At face value, Town without Pity appears to be a straight courtroom drama treatment of a gang rape case and its repercussions on a German community incensed over the fact that the rapists are American GIs and the victim a local girl. But the production attempts to go much deeper than that.
The screenplay, based on an adaptation by Jan Lustig of Manfred Gregor’s novel The Verdict, dramatizes the story of a military defense attorney who, in attempting to properly perform his task, must against his will bring about the destruction of an innocent (the raped girl), victim of her own human fallibility and the fallibility of German witnesses whose pride, hatreds and insecurities lead them to lie, exaggerate or conceal on the stand.
A picture that raises important moral and judicial questions must do so in terms of rounded, dimensional characters if it is to register with impact.
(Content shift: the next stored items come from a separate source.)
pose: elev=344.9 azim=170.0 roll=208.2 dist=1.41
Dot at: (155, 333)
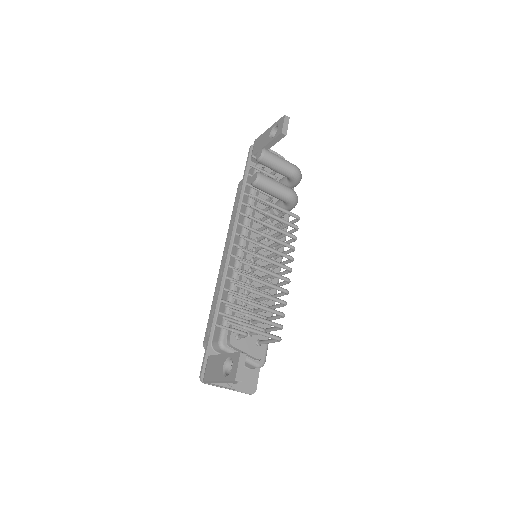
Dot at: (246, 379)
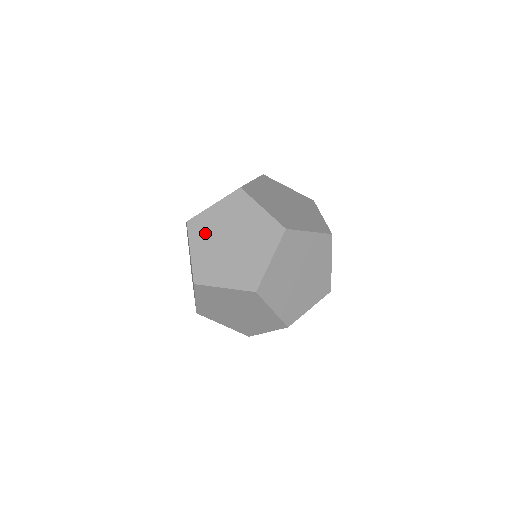
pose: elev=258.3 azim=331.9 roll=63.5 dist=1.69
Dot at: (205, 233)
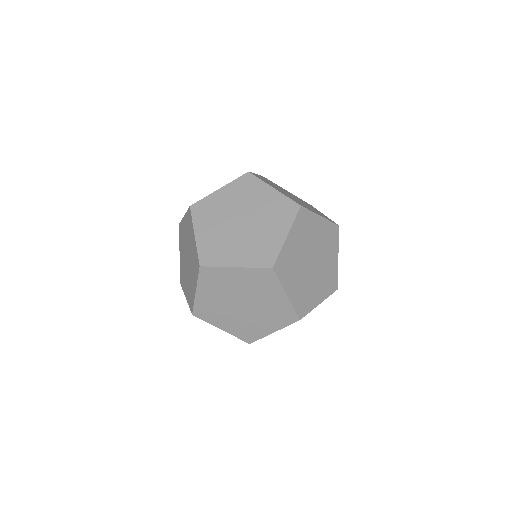
Dot at: (217, 285)
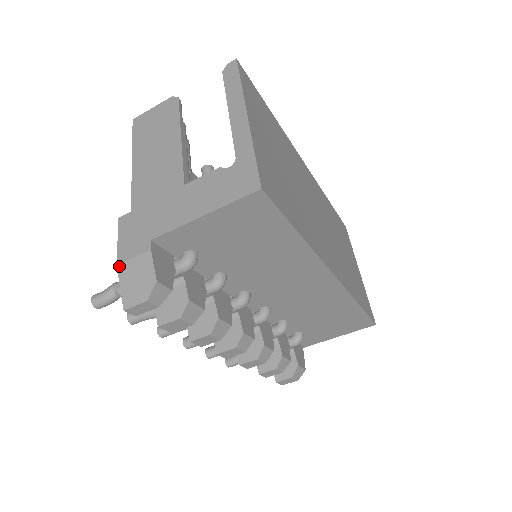
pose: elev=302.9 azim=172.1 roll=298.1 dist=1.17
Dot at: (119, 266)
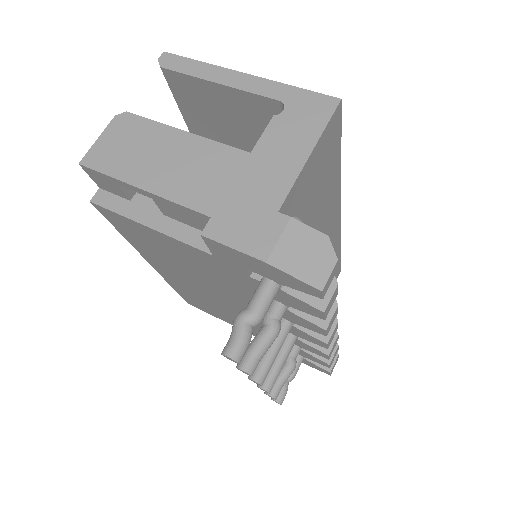
Dot at: (270, 260)
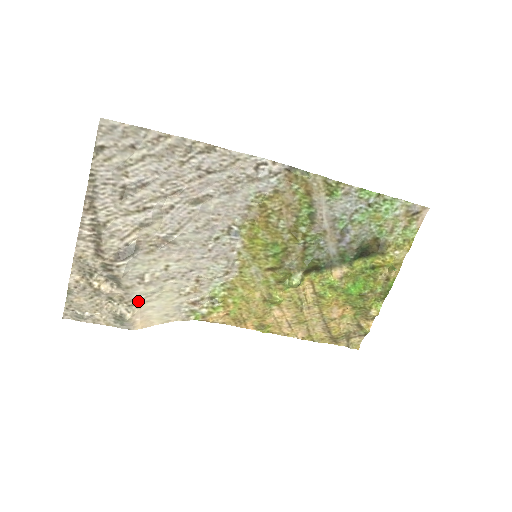
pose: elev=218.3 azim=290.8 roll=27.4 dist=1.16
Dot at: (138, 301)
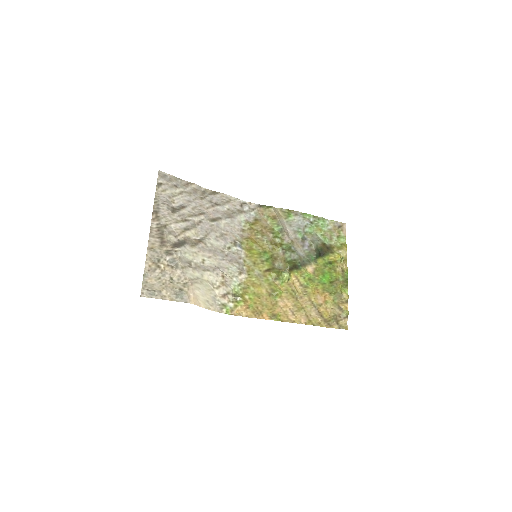
Dot at: (190, 280)
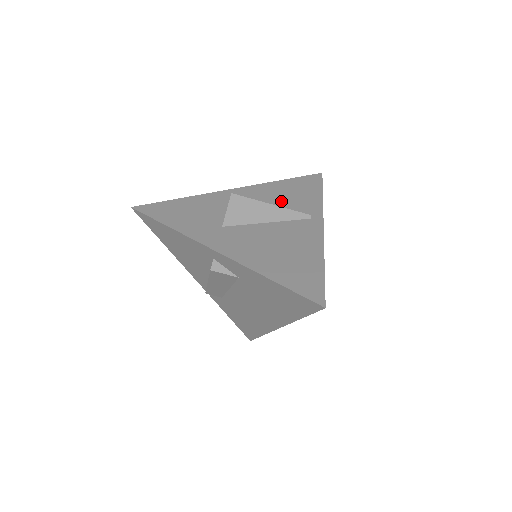
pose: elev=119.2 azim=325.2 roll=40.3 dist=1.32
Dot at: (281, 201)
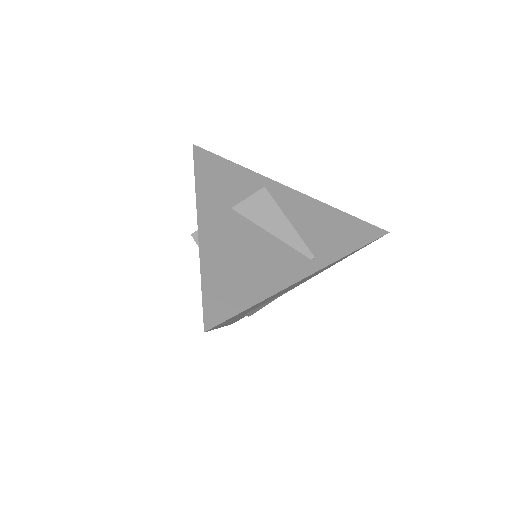
Dot at: (310, 226)
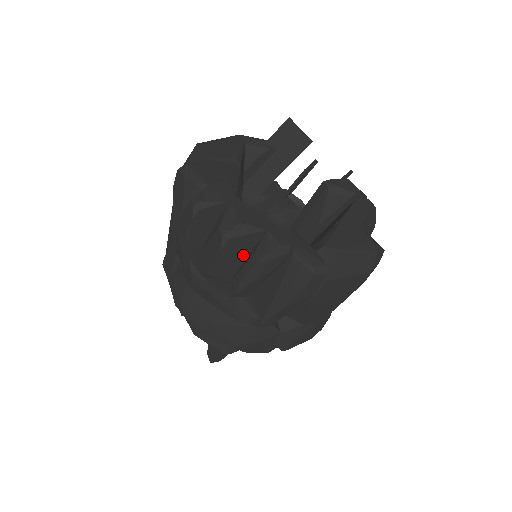
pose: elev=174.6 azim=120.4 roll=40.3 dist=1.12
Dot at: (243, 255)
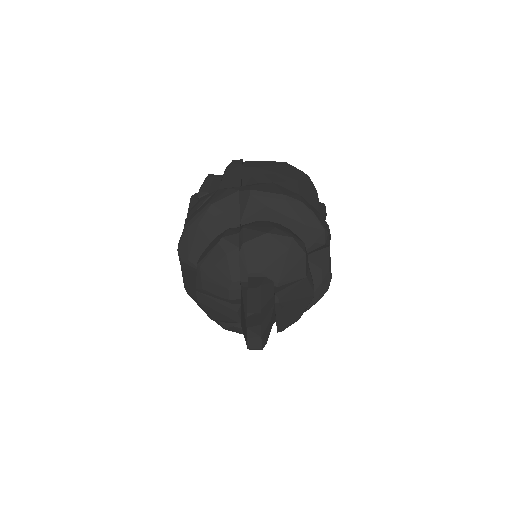
Dot at: occluded
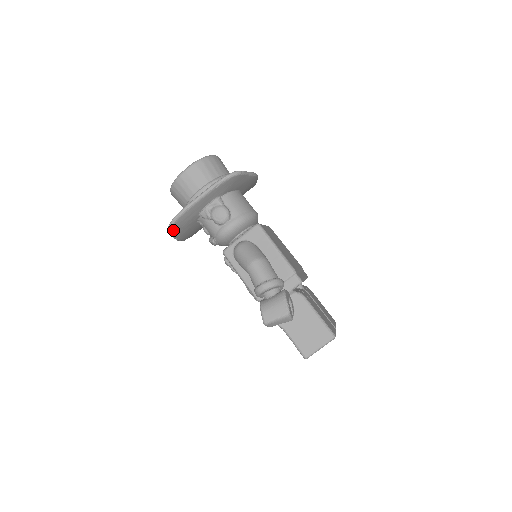
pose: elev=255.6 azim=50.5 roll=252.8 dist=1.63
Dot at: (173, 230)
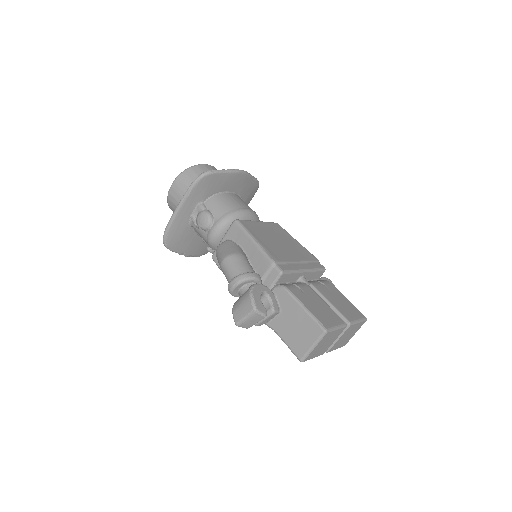
Dot at: (170, 246)
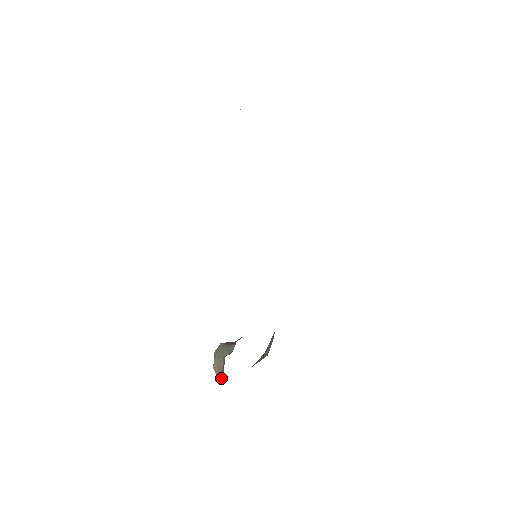
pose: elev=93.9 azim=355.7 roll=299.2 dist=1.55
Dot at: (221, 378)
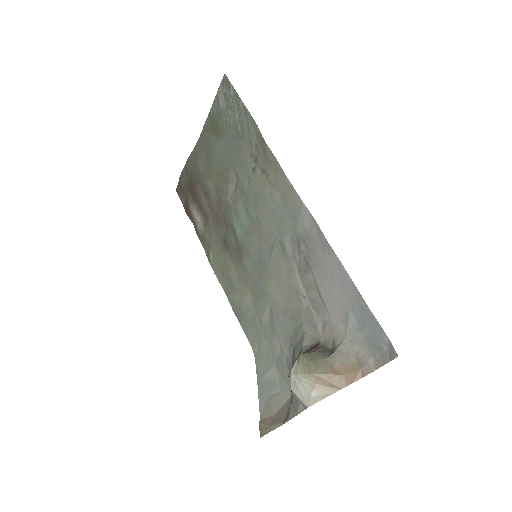
Dot at: (345, 386)
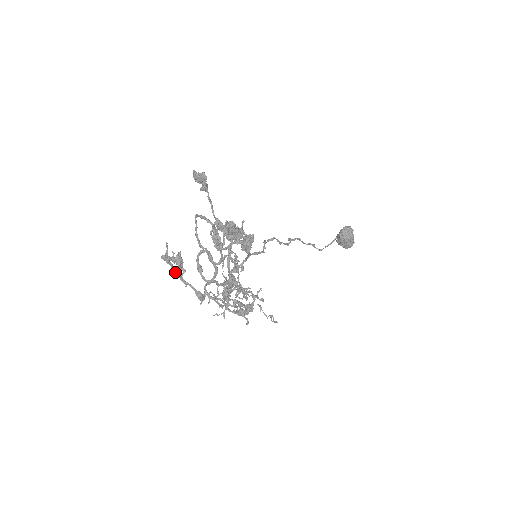
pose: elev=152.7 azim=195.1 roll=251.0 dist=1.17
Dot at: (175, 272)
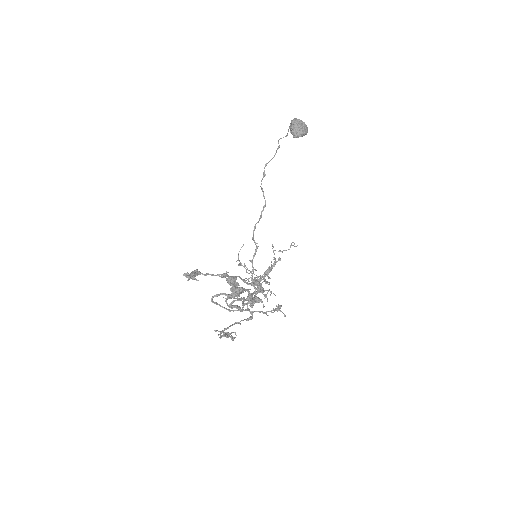
Dot at: occluded
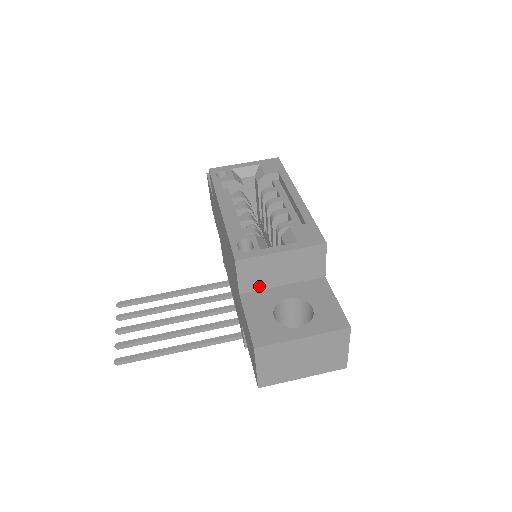
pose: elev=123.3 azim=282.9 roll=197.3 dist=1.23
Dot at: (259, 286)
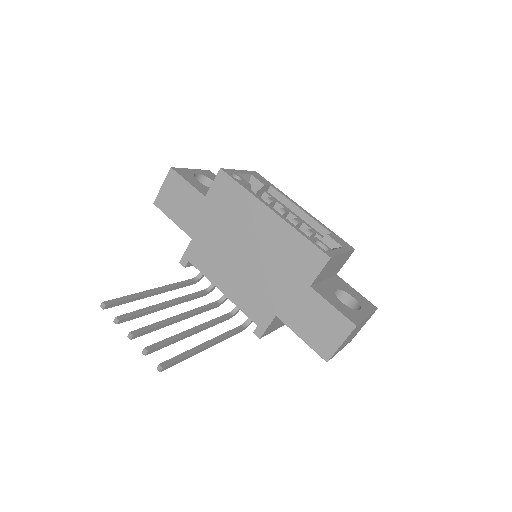
Dot at: (319, 280)
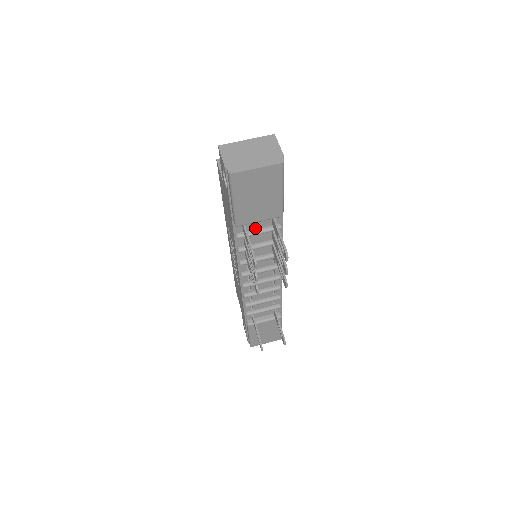
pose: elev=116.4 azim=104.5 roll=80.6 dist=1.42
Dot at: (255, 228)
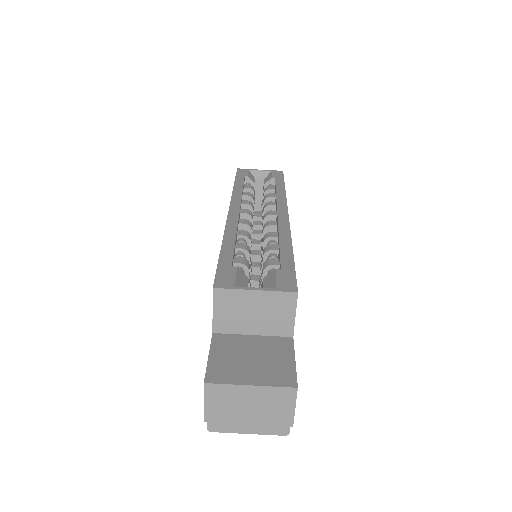
Dot at: occluded
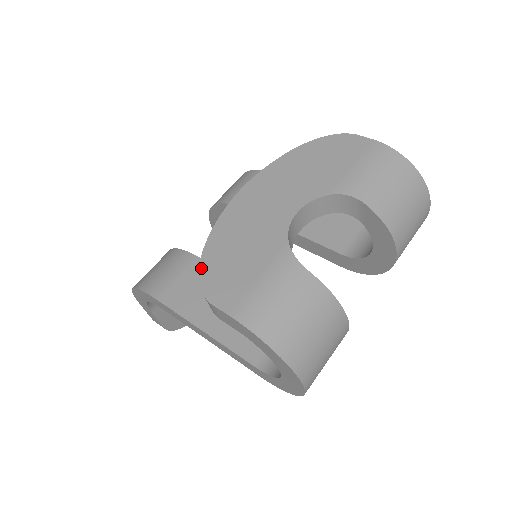
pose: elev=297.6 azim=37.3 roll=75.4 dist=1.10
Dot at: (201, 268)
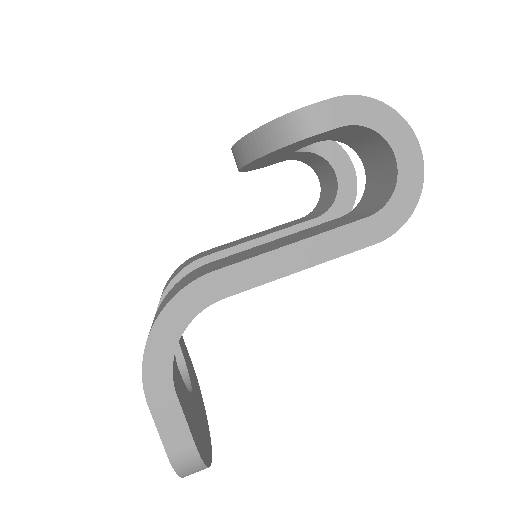
Dot at: (273, 120)
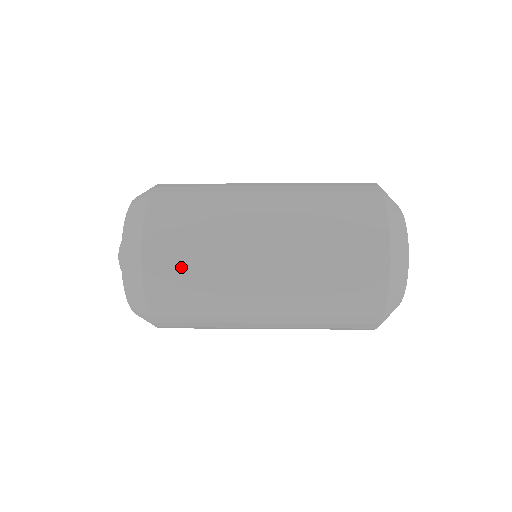
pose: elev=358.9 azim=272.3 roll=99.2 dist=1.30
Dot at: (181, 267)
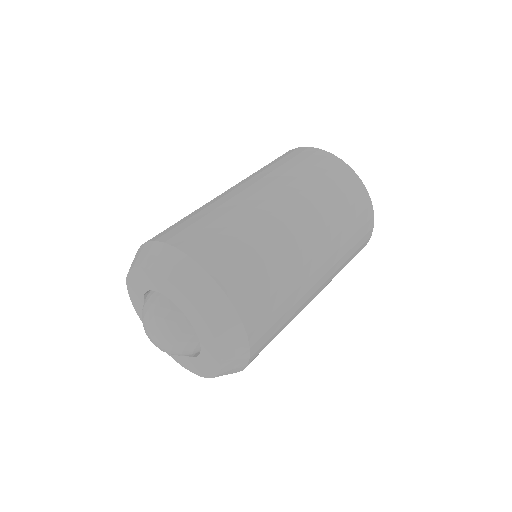
Dot at: occluded
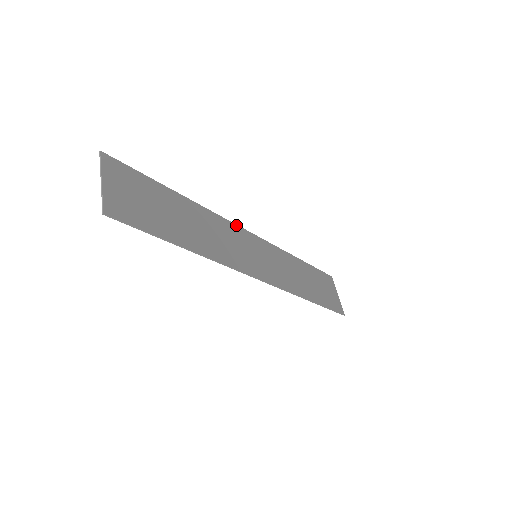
Town without Pity fails in this regard.
Kirk Douglas does an able job as the defense attorney. Likewise E.G. Marshall as the prosecutor. There is an especially earnest and intense portrayal of one of the defendants by Robert Blake. The others – less prominent – are skillfully delineated by Richard Jaeckel, Frank Sutton and Mal Sondock. Christine Kaufmann, a rare combination of sensual beauty and sensitivity, handles her assignment – the victim – with sincerity and animation.